|Frozen strawberries: superb in porridge|
It should go without saying that all frozen fruit and veg are for further processing. They are not for defrosting and eating raw in salads. Most of them are best cooked straight from frozen, especially chips, which have to be cooked from frozen - otherwise you end up with a disgusting mush.
Our current favourites for freezing are:
- Vegetables that don't need blanching such as tomatoes and chillies
- Peas and podded beans
- Blanched broccoli and cauliflower
- Par-fried chips
|This week's candidates for tomato sauce|
|Cheyenne and Cayenne|
I add them to small plastic containers as they reach their desired colour.
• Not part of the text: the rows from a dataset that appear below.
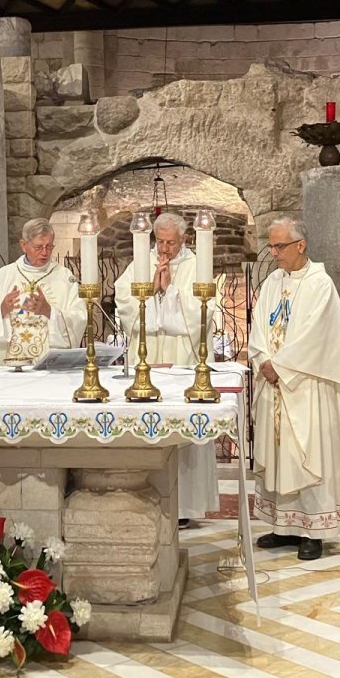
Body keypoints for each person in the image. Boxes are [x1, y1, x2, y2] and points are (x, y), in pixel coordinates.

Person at [248, 216, 340, 561]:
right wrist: (263, 361)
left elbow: (315, 336)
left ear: (301, 245)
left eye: (279, 246)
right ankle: (284, 526)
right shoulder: (271, 282)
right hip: (275, 385)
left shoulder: (320, 284)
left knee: (307, 454)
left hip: (307, 386)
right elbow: (258, 326)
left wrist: (279, 366)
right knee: (282, 456)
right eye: (270, 246)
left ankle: (314, 530)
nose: (274, 253)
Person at [115, 212, 219, 528]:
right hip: (148, 358)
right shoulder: (140, 263)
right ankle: (145, 498)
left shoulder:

Then I just use one at a time, straight from frozen.
Another item that uses little space is herbs. I only bother with two of them: coriander and parsley. They can be frozen as they come, no need to use ice cube trays or suspend in oil.
In March I start to convert some of potatoes into frozen chips to bridge the gap in May and June when the old potatoes have run out or are getting a bit past it and the early potatoes aren't ready yet. You can just blanch the chips and then freeze. However, they tend to develop an oxidised edge, which doesn't look terribly appetising even if it doesn't affect the flavour. Par-frying avoids this.
Most other things I would now only freeze as part of a cooked dish, as a ready meal. Courgettes, especially, take on an odd rubbery texture when cooked from frozen. The same goes, to a slightly lesser extent, for green beans.
|No need to freeze veg like chard that can|
be left in the ground over winter.
Potatoes, onions and garlic are stored in sheds. Pumpkins and squashes are stored at room temperature in the kitchen and lounge, as they're also quite decorative. Apples are mainly dried as rings, which can be munched as a snack or rehydrated for baking or cooking. All other vegetables (carrots, courgettes, beetroot etc.) have been chopped into chutneys and pickles. Any remaining are used fresh and then we bid them farewell till next summer.